Quantum Gravity of Dust Collapse: Shock Waves from Black Holes

We study the quantum gravitational collapse of spherically symmetric pressureless dust. Using an effective equation derived from a polymer quantization in the connection-triad phase space variables of general relativity, we find numerically, for a variety of initial dust configurations, that (i) trapped surfaces form and disappear as an initially collapsing density profile evolves into an outgoing shock wave; (ii) black hole lifetime is proportional to the square of its mass; and (iii) there is no mass inflation at inner apparent horizons.
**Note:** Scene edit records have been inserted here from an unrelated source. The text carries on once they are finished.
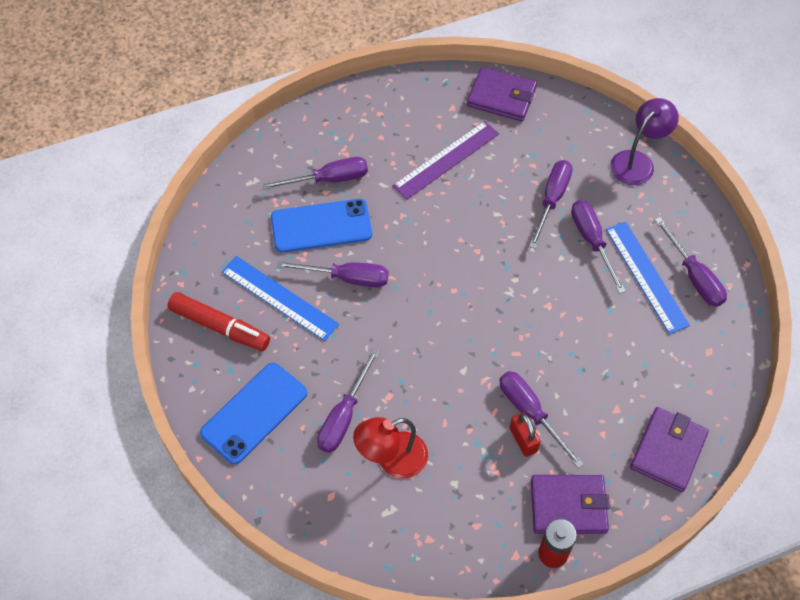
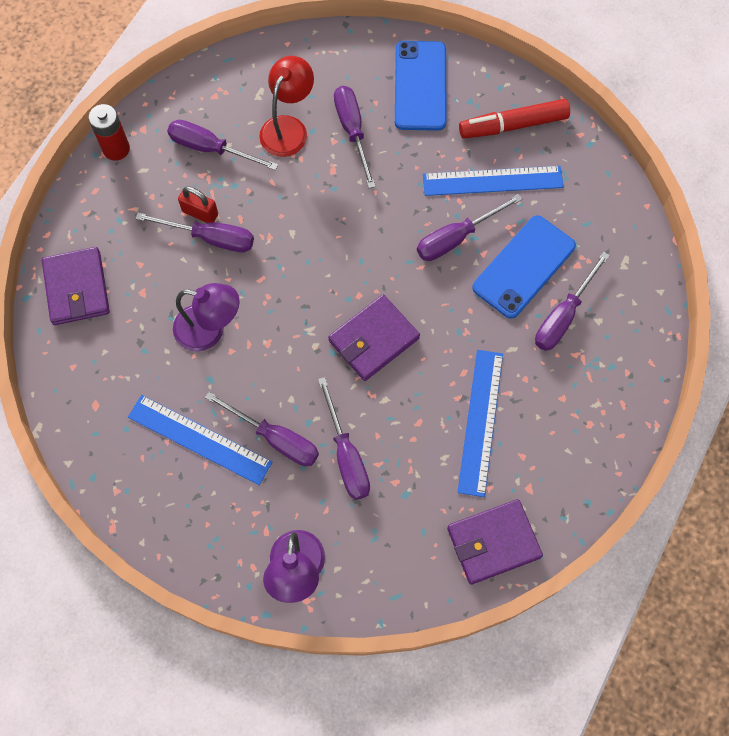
camera: 140 degrees right, 10 degrees up
purple ruler [392,121,499,200] -> blue ruler [458,350,503,497]
purple wallet [531,475,610,534] -> purple wallet moved to [328,295,420,381]
purple screwdriver [655,217,727,307] -> purple screwdriver moved to [167,120,278,170]
none -> purple lamp [173,283,240,352]

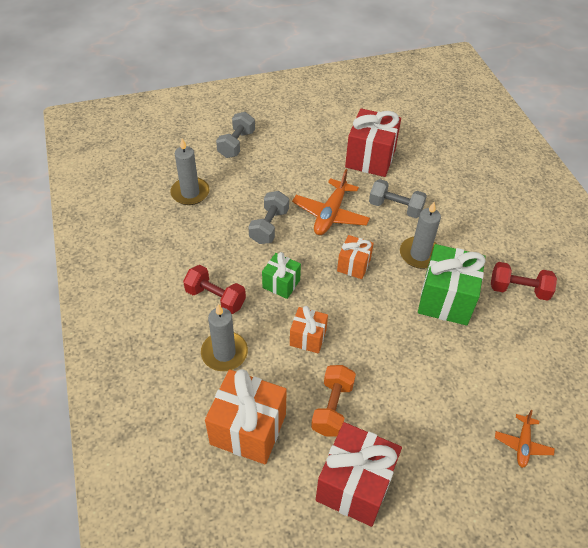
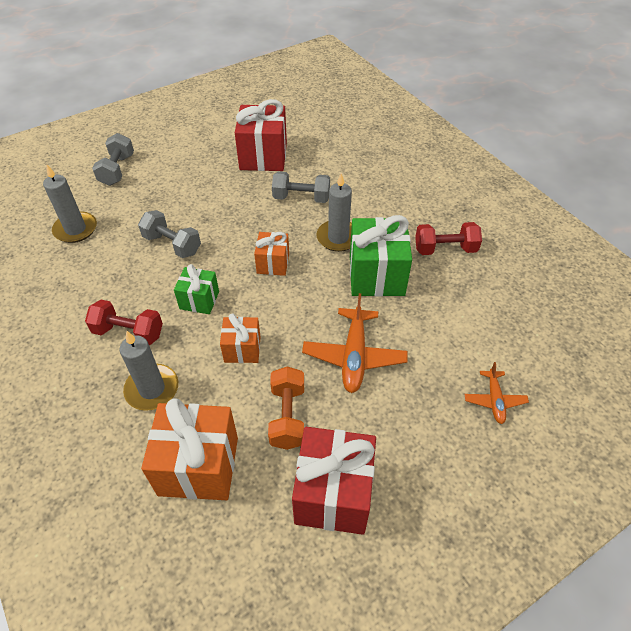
camera: 15 degrees left, 0 degrees up
grey dumbbell [248,191,289,244] -> grey dumbbell turned 60 degrees counterclockwise [138,210,201,258]
orange plane [292,169,370,235] -> orange plane moved to [302,293,408,393]

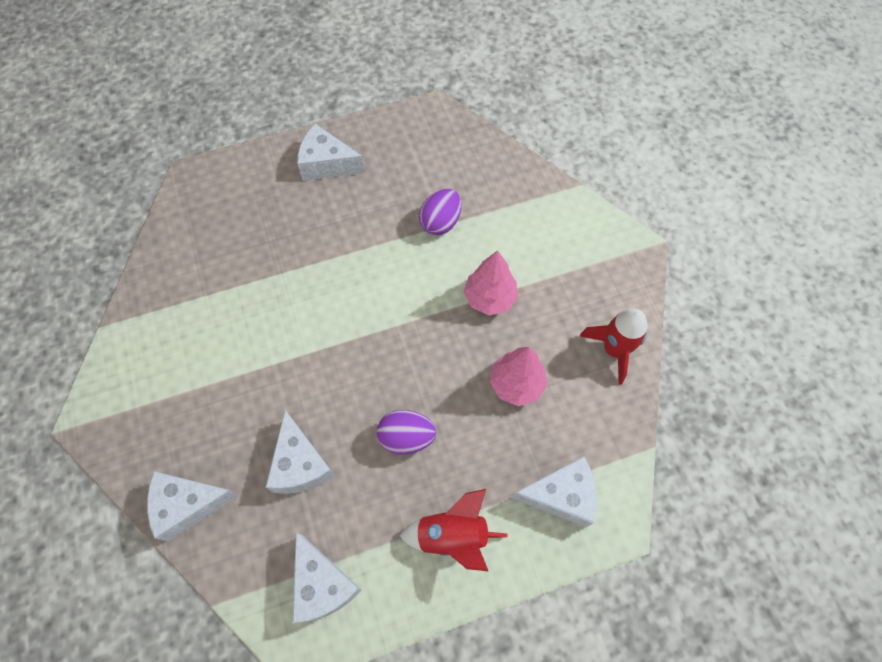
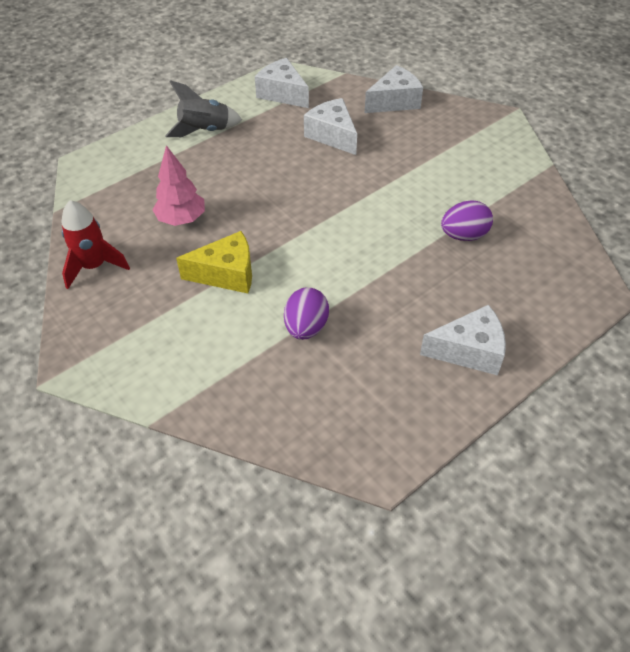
camera: 160 degrees right, 15 degrees down
purple egg [377,410,436,455] -> purple egg moved to [441,200,493,241]
red rocket [400,489,508,571] -> grey rocket [165,80,242,137]
pink tree [464,250,518,315] -> yellow cheese [176,231,252,293]
white cheese [512,456,597,527] -> none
These results provide a substantially different view of black hole formation and subsequent evolution than found from semiclassical analyses.

Figure 1

Dust density $\rho$ (left column—the vertical scale varies by frame) and apparent horizon function ${\mathrm{\Theta }}_{+}$ (right column) at the times indicated for initial data ${\rho }_0(r)=\exp [-2(x-1.5M{)}^2]/5+\exp [-4(x-3.5M{)}^2]/10$ with $M=5$ in (23). The first two rows show the collapse, the middle one shows the bounce, and the last two show the outgoing shock wave. Apparent horizons are at the zeros of ${\mathrm{\Theta }}_{+}$; the outermost horizon forms and stays at $r=x=2M=10$ until the shock wave reaches it at $t\sim 202$.

Figure 2

Black hole lifetime for initial data (21) with $\sigma =0.5$.

Figure 3

Black hole lifetime for initial data (22) with $\sigma =0.5$.

Figure 4

Conformal diagram for dust collapse and bounce. The red lines show the outer and inner dynamical horizons—the outer one becomes null once all infalling matter has passed through; the dashed blue line shows a typical ingoing dust trajectory; the solid blue lines show the outgoing shock wave trajectory according to the interior and exterior metrics, respectively—these metrics differ due to the shock discontinuity; the shaded portion of the diagram is excised and the two solid blue lines are identified. An outside observer sees the outer horizon disappear as the shock wave emerges.